El Cordero de Dios
“Al día siguiente, Juan vio a Jesús, que se acercaba a él, y dijo: ‘Miren, ese es el Cordero de Dios, que quita el pecado del mundo’ ” (Juan 1:29).
Lo vieron desde lejos. La piedra pulida resplandecía con el sol de la tarde. El edificio se elevaba sobre las estrechas calles. El corazón de Jesús latía más y más rápido a medida que se acercaban. Sus padres debían estar cansados, después de varios días de viaje por caminos rocosos, pero él estaba demasiado emocionado para sentir cansancio. Era su primera visita al Templo. A los doce años, los niños judíos habían memorizado gran parte de las Escrituras, y ahora tenían edad suficiente para participar en la Pascua.

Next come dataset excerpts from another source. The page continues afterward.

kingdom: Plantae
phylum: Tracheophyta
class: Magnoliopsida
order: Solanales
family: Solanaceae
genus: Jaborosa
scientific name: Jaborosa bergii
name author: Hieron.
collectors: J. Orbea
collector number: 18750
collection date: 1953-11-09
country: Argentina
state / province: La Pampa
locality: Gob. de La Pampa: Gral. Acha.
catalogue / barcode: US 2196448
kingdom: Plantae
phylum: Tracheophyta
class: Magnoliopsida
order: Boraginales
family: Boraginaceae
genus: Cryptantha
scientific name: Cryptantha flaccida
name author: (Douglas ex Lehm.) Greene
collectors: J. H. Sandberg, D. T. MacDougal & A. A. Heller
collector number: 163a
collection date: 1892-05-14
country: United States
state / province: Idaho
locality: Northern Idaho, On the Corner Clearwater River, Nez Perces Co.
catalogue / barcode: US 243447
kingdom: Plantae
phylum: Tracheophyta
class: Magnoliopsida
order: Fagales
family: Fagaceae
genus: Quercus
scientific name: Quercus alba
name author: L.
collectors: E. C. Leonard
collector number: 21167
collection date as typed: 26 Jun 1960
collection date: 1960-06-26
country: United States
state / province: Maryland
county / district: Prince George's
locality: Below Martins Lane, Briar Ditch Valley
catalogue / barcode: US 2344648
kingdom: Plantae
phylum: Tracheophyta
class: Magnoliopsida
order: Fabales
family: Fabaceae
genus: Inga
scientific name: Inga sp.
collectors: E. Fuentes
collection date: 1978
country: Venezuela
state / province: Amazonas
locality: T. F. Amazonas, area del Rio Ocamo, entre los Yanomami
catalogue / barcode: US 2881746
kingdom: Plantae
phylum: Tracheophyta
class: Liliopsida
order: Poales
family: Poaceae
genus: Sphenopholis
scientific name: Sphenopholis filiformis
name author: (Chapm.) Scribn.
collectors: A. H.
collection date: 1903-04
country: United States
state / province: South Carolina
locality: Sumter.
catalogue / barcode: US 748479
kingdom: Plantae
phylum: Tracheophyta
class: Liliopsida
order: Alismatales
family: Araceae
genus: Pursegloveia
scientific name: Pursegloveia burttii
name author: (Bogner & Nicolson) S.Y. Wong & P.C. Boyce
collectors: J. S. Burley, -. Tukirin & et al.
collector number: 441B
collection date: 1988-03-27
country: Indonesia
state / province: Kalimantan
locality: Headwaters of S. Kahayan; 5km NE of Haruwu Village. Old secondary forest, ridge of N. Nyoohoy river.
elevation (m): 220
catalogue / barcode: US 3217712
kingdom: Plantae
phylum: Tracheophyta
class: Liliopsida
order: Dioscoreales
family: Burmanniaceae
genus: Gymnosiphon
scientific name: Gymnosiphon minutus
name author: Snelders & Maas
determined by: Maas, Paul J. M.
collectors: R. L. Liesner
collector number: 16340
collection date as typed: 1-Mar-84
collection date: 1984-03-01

Las calles de Jerusalén estaban llenas de judíos de todos los países del mundo conocido. La atmósfera estaba impregnada de idiomas y acentos, de personas que venían desde lejos para el servicio anual. Después de subir los empinados escalones, la pequeña familia entró al patio del Templo a través de una de sus nueve puertas. Como mujer, la madre de Jesús debía permanecer en el área exterior, pero Jesús y José entraron al área de los israelitas con la ofrenda para el sacrificio. El balido de las ovejas asustadas se elevaba sobre el murmullo de la multitud.
Sin darse cuenta, Jesús se separó de José. Quedó impresionado al observar cómo los sacerdotes cortaban con un rápido movimiento el cuello de un cordero sacrificial que habían colocado sobre el altar. Junto con los otros adoradores, se inclinó en oración. Durante la noche, probablemente durmieron en una de las muchas habitaciones exteriores, donde hombres sobrios discutían de religión y los rabinos explicaban las Escrituras a jovencitos como él.
En la confusión de las multitudes que salían de la ciudad hacia Galilea, María y José no se percataron de que Jesús se había quedado atrás. Se había sentado a los pies de los maestros y les preguntaba sobre las profecías que apuntaban hacia la venida del Mesías. Algo estaba sucediendo en su corazón. Con cada hora que pasaba, con cada pregunta que hacía, con cada sacrificio que observaba, todo parecía ir tomando forma en su mente. ¡El Mesías! El Mesías vendría a la tierra para salvar, pero no por la fuerza militar, sino por la muerte de un cordero. A medida que pasaban los días, se convencía más y más: Yo soy el Cordero.
Y así, el niño Jesús crecía en sabiduría. Y cuando sus preocupados padres lo encontraron, les preguntó: “¿No sabían que tengo que estar en la casa de mi Padre?” (Luc. 2:49).